**PROBLEM REQUIREMENTS:** Transcribe the listing verbatim, please, with images dropped.
■ ■ ■ ■
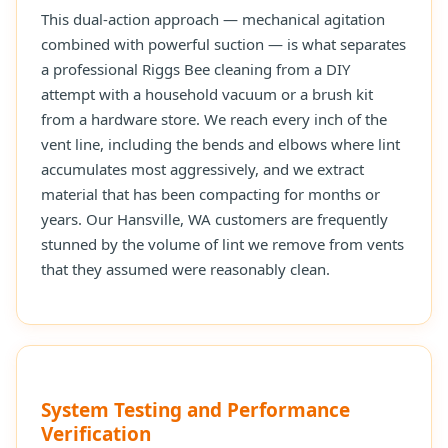
This dual-action approach — mechanical agitation
combined with powerful suction — is what separates
a professional Riggs Bee cleaning from a DIY
attempt with a household vacuum or a brush kit
from a hardware store. We reach every inch of the
vent line, including the bends and elbows where lint
accumulates most aggressively, and we extract
material that has been compacting for months or
years. Our Hansville, WA customers are frequently
stunned by the volume of lint we remove from vents
that they assumed were reasonably clean.
System Testing and Performance
Verification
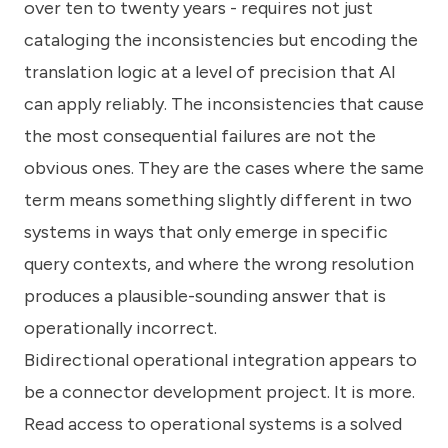
over ten to twenty years - requires not just
cataloging the inconsistencies but encoding the
translation logic at a level of precision that AI
can apply reliably. The inconsistencies that cause
the most consequential failures are not the
obvious ones. They are the cases where the same
term means something slightly different in two
systems in ways that only emerge in specific
query contexts, and where the wrong resolution
produces a plausible-sounding answer that is
operationally incorrect.
Bidirectional operational integration appears to
be a connector development project. It is more.
Read access to operational systems is a solved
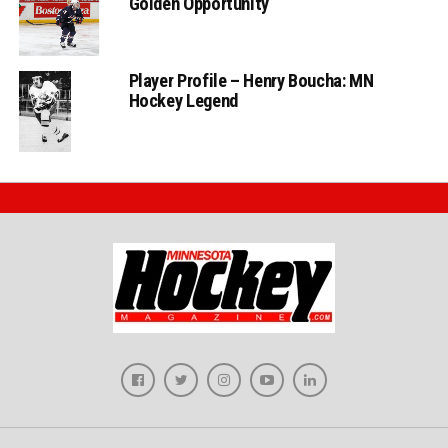
Golden Opportunity
Player Profile – Henry Boucha: MN
Hockey Legend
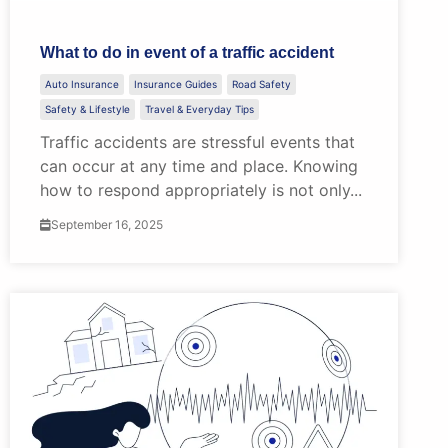
What to do in event of a traffic accident
Auto Insurance
Insurance Guides
Road Safety
Safety & Lifestyle
Travel & Everyday Tips
Traffic accidents are stressful events that
can occur at any time and place. Knowing
how to respond appropriately is not only...
September 16, 2025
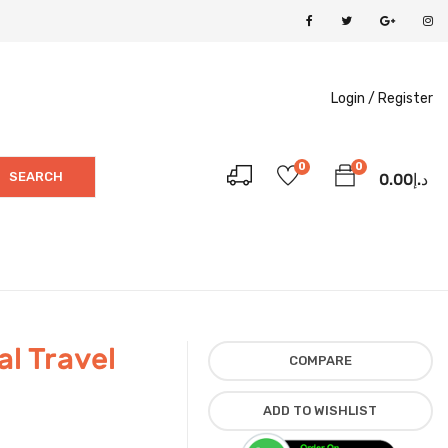
Login /
Register
0
0
SEARCH
0.00
د.إ
l Travel
COMPARE
ADD TO WISHLIST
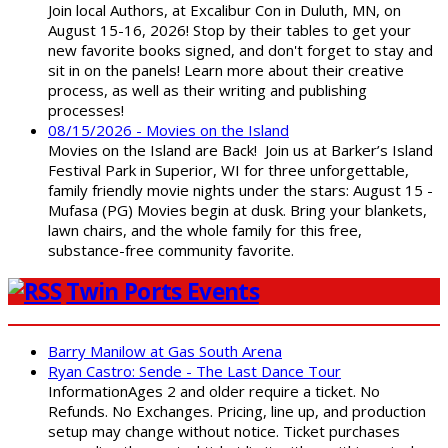
Join local Authors, at Excalibur Con in Duluth, MN, on
August 15-16, 2026! Stop by their tables to get your
new favorite books signed, and don't forget to stay and
sit in on the panels! Learn more about their creative
process, as well as their writing and publishing
processes!
08/15/2026 - Movies on the Island
Movies on the Island are Back! Join us at Barker’s Island
Festival Park in Superior, WI for three unforgettable,
family friendly movie nights under the stars: August 15 -
Mufasa (PG) Movies begin at dusk. Bring your blankets,
lawn chairs, and the whole family for this free,
substance-free community favorite.
Twin Ports Events
Barry Manilow at Gas South Arena
Ryan Castro: Sende - The Last Dance Tour
InformationAges 2 and older require a ticket. No
Refunds. No Exchanges. Pricing, line up, and production
setup may change without notice. Ticket purchases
■ ■ ■ ■
**EXERCISE RESPONSE:**
This dual-action approach — mechanical agitation
combined with powerful suction — is what separates
a professional Riggs Bee cleaning from a DIY
attempt with a household vacuum or a brush kit
from a hardware store. We reach every inch of the
vent line, including the bends and elbows where lint
accumulates most aggressively, and we extract
material that has been compacting for months or
years. Our Hansville, WA customers are frequently
stunned by the volume of lint we remove from vents
that they assumed were reasonably clean.
System Testing and Performance
Verification
over ten to twenty years - requires not just
cataloging the inconsistencies but encoding the
translation logic at a level of precision that AI
can apply reliably. The inconsistencies that cause
the most consequential failures are not the
obvious ones. They are the cases where the same
term means something slightly different in two
systems in ways that only emerge in specific
query contexts, and where the wrong resolution
produces a plausible-sounding answer that is
operationally incorrect.
Bidirectional operational integration appears to
be a connector development project. It is more.
Read access to operational systems is a solved
Golden Opportunity
Player Profile – Henry Boucha: MN
Hockey Legend
What to do in event of a traffic accident
Auto Insurance
Insurance Guides
Road Safety
Safety & Lifestyle
Travel & Everyday Tips
Traffic accidents are stressful events that
can occur at any time and place. Knowing
how to respond appropriately is not only...
September 16, 2025
Login /
Register
0
0
SEARCH
0.00
د.إ
l Travel
COMPARE
ADD TO WISHLIST
Join local Authors, at Excalibur Con in Duluth, MN, on
August 15-16, 2026! Stop by their tables to get your
new favorite books signed, and don't forget to stay and
sit in on the panels! Learn more about their creative
process, as well as their writing and publishing
processes!
08/15/2026 - Movies on the Island
Movies on the Island are Back! Join us at Barker’s Island
Festival Park in Superior, WI for three unforgettable,
family friendly movie nights under the stars: August 15 -
Mufasa (PG) Movies begin at dusk. Bring your blankets,
lawn chairs, and the whole family for this free,
substance-free community favorite.
Twin Ports Events
Barry Manilow at Gas South Arena
Ryan Castro: Sende - The Last Dance Tour
InformationAges 2 and older require a ticket. No
Refunds. No Exchanges. Pricing, line up, and production
setup may change without notice. Ticket purchases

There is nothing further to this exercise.